- Prompt: Return exactly the lines of the records below, starting at the line that contains "Cumbernauld Town centre" and ending at the line that contains "9:15 AMPresentation (Gaia Group)", with both of those lines kept.
*** Excerpted data ***
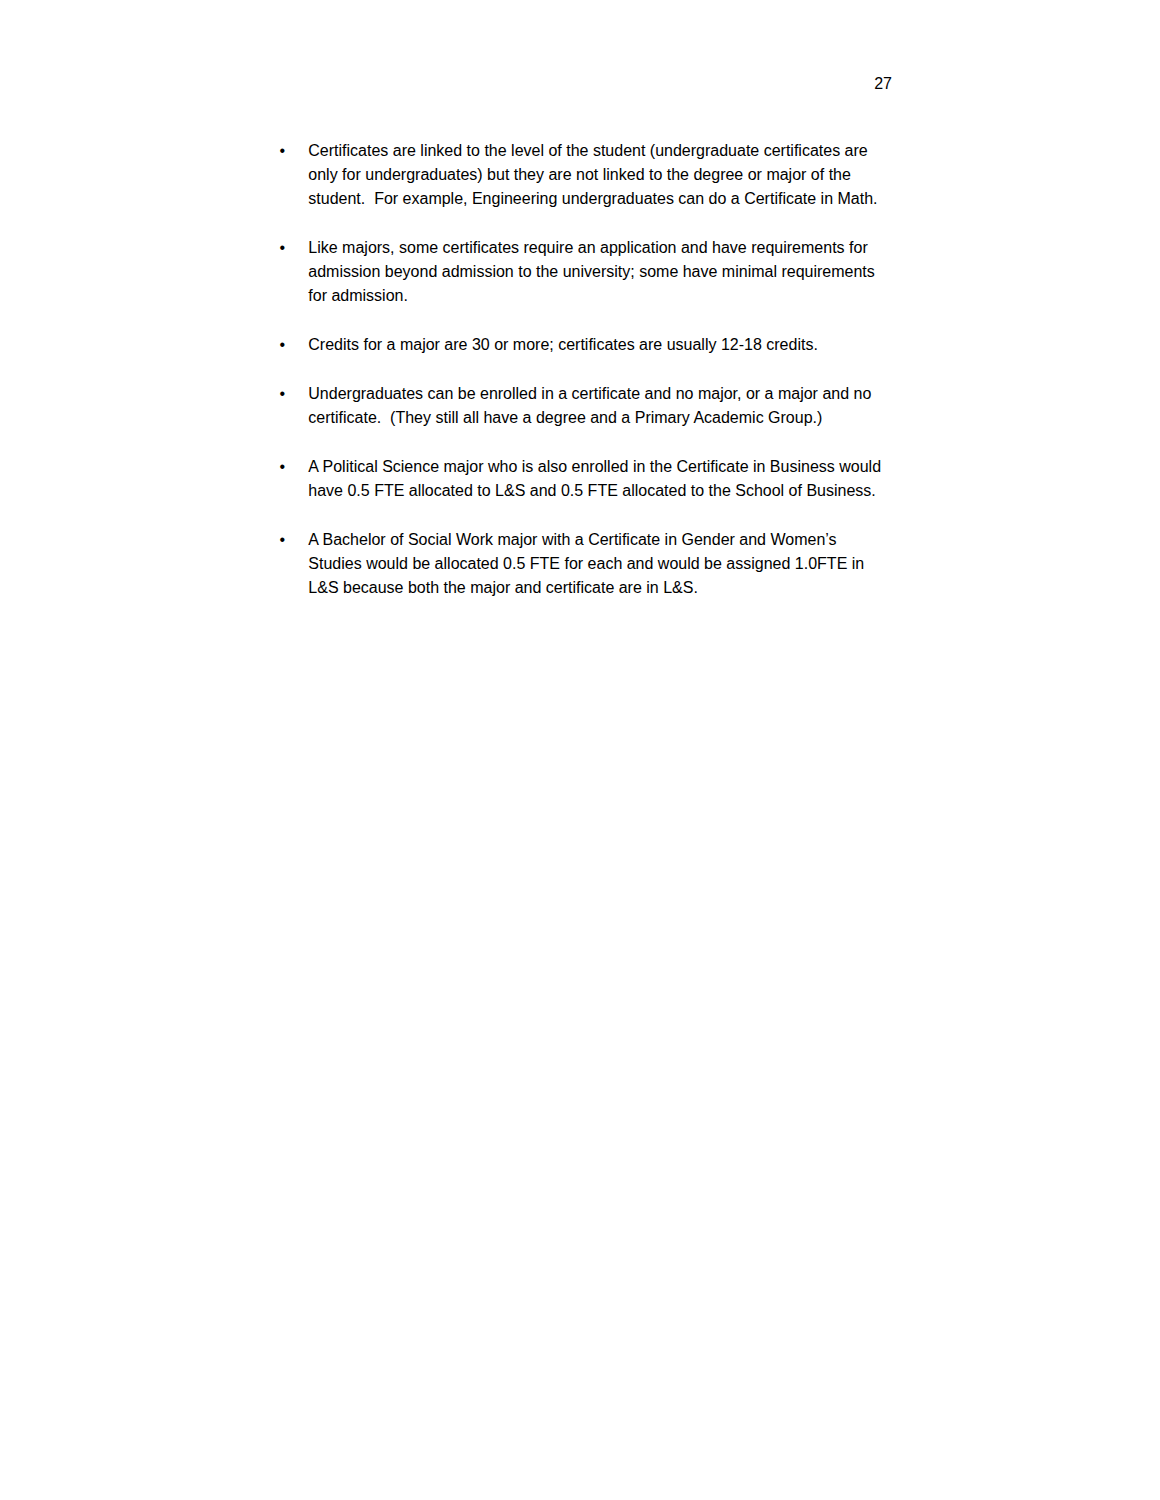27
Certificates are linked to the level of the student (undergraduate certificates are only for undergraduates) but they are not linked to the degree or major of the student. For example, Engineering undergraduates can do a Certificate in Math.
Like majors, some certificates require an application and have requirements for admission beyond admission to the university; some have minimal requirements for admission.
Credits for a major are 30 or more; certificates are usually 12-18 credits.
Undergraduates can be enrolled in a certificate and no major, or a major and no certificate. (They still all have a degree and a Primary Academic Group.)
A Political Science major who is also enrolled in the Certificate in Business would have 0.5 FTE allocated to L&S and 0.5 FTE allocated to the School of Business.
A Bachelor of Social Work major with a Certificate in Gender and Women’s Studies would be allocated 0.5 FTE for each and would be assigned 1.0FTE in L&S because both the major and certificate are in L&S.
*** End of Excerpted data ***
*** Excerpted data ***
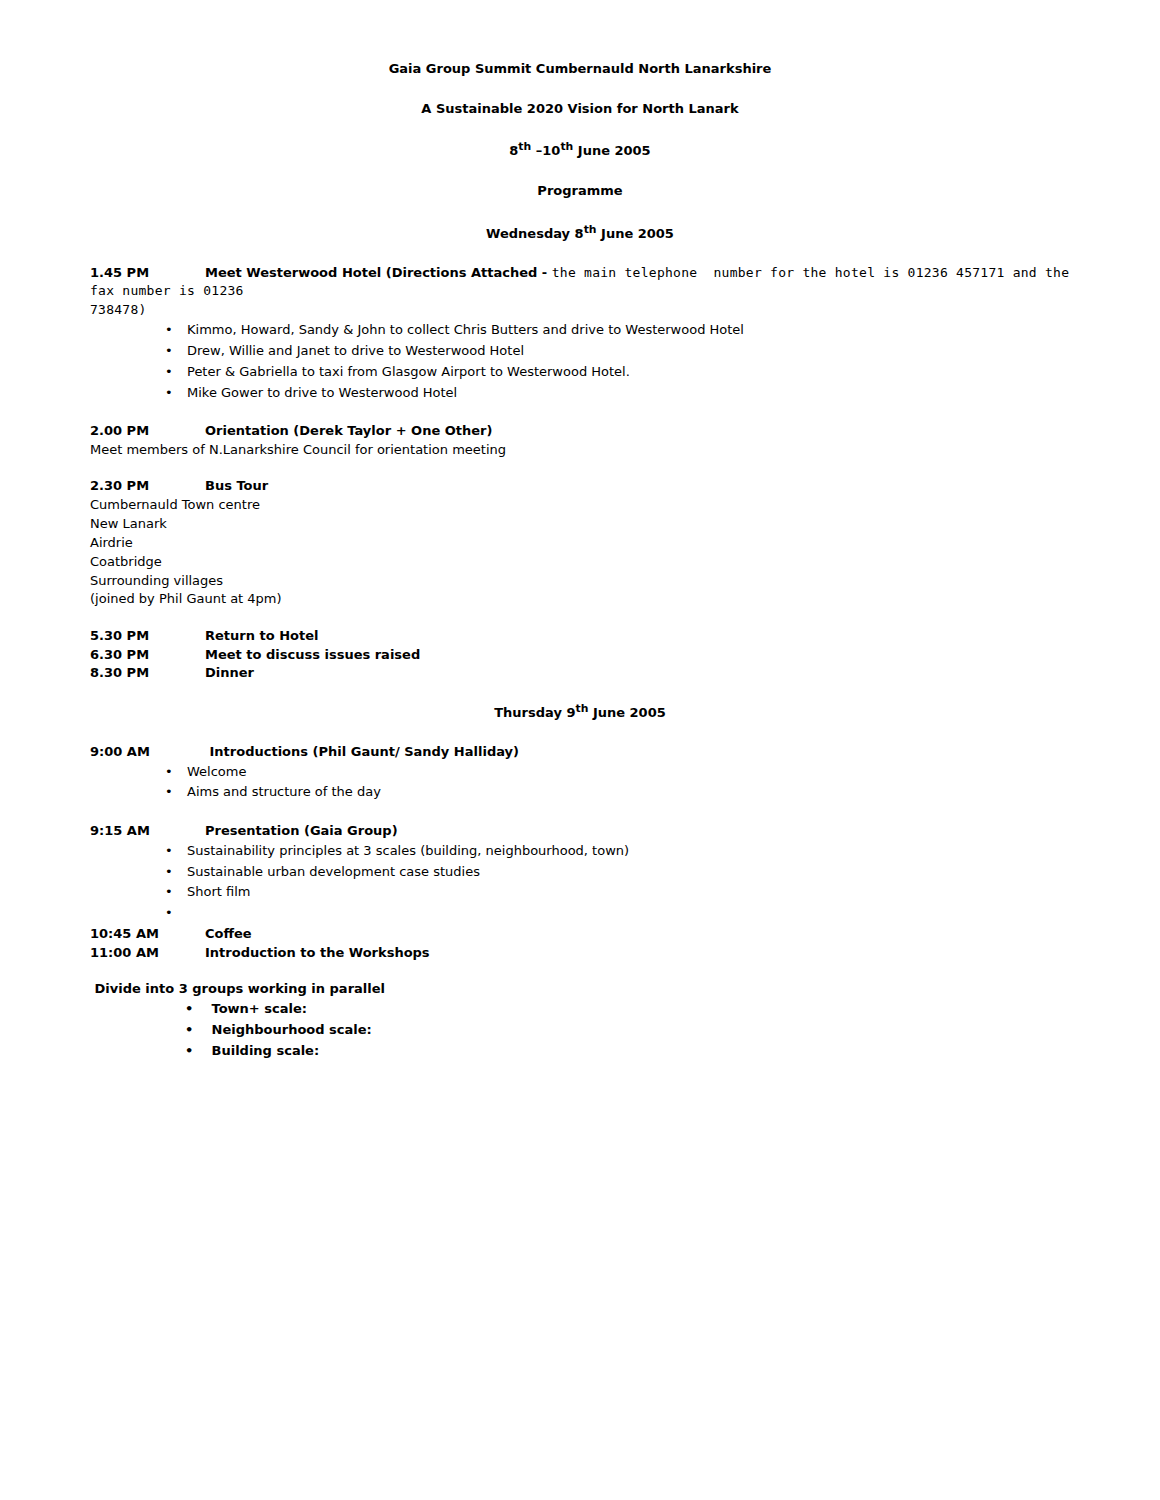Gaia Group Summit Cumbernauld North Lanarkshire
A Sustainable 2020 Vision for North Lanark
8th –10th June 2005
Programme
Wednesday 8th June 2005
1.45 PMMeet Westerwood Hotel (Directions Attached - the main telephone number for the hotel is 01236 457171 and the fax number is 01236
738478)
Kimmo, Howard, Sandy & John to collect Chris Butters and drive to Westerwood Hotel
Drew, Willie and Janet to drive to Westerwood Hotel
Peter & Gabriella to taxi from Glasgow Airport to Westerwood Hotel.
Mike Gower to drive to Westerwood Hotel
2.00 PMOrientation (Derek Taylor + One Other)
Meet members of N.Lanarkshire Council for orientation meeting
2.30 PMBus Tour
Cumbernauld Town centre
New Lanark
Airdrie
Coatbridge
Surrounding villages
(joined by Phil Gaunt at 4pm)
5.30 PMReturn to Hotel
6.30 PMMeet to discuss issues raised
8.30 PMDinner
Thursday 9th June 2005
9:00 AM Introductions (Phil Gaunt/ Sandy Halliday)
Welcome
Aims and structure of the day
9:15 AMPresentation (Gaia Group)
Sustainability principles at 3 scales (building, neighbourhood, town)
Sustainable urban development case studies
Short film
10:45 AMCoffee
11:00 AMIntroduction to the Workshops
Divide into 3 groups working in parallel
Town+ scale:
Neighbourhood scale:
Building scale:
*** End of Excerpted data ***
*** Excerpted data ***
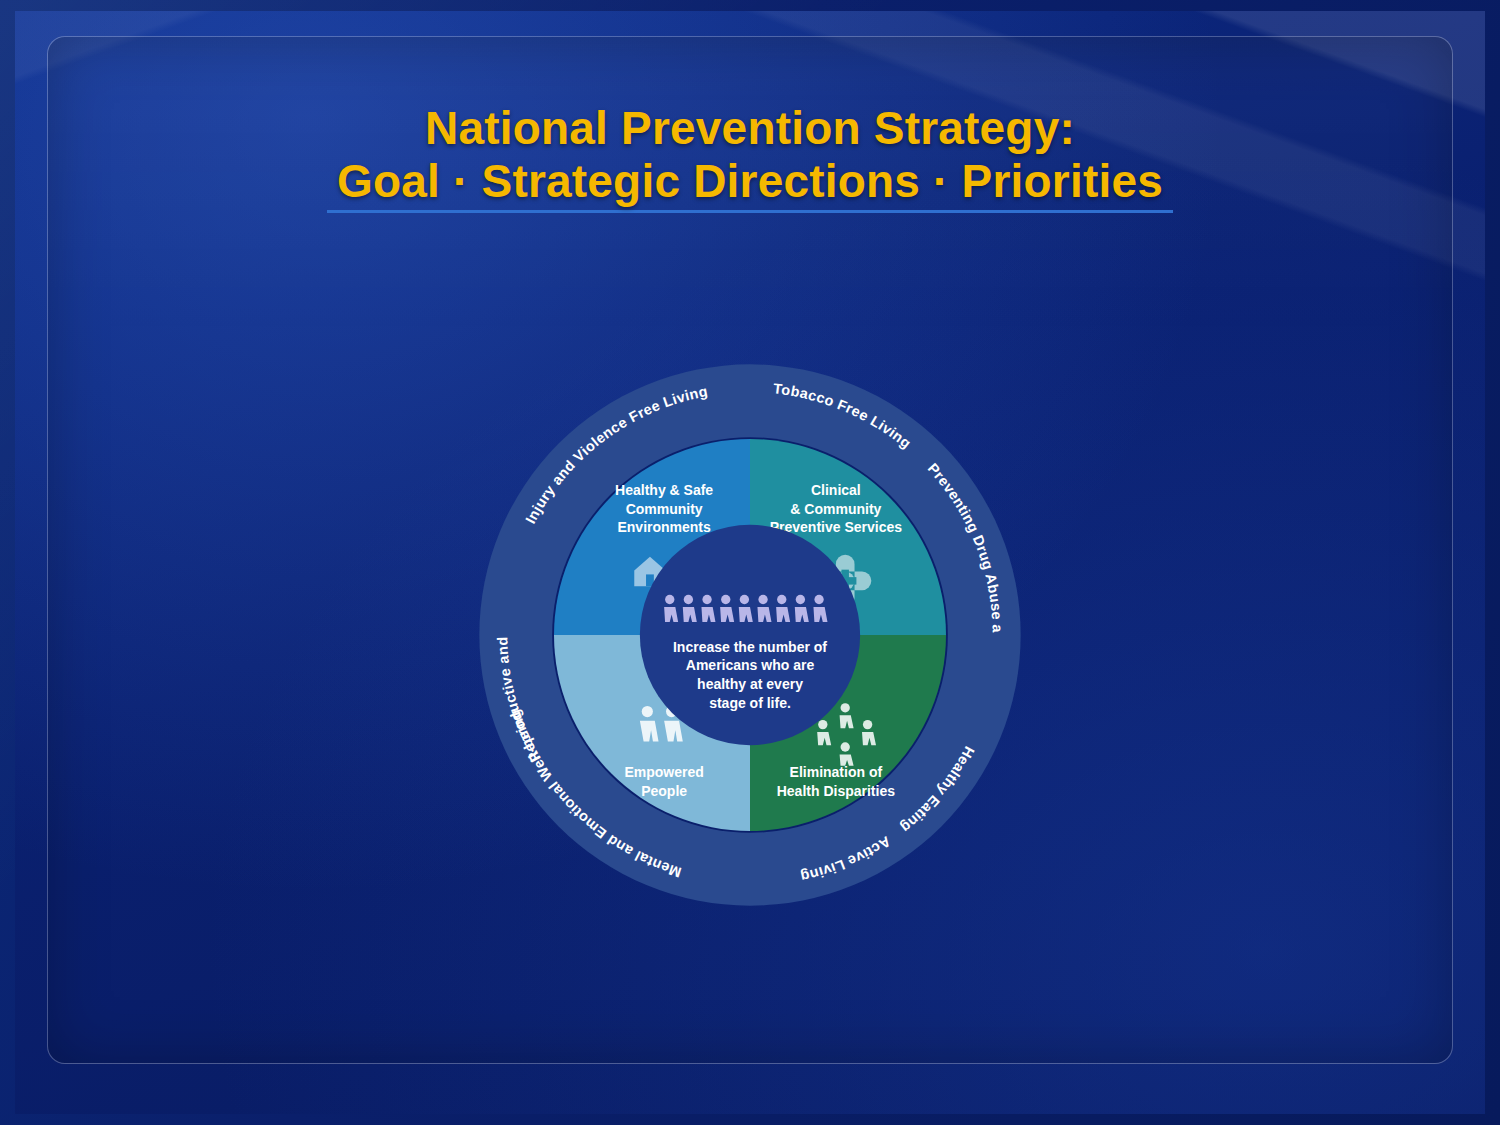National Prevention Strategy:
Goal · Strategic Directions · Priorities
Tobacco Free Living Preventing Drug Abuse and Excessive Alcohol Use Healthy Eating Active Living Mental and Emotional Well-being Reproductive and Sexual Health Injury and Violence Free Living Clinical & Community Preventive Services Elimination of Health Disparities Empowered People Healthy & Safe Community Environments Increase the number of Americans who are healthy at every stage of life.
*** End of Excerpted data ***
- Output below:
Cumbernauld Town centre
New Lanark
Airdrie
Coatbridge
Surrounding villages
(joined by Phil Gaunt at 4pm)
5.30 PMReturn to Hotel
6.30 PMMeet to discuss issues raised
8.30 PMDinner
Thursday 9th June 2005
9:00 AM Introductions (Phil Gaunt/ Sandy Halliday)
Welcome
Aims and structure of the day
9:15 AMPresentation (Gaia Group)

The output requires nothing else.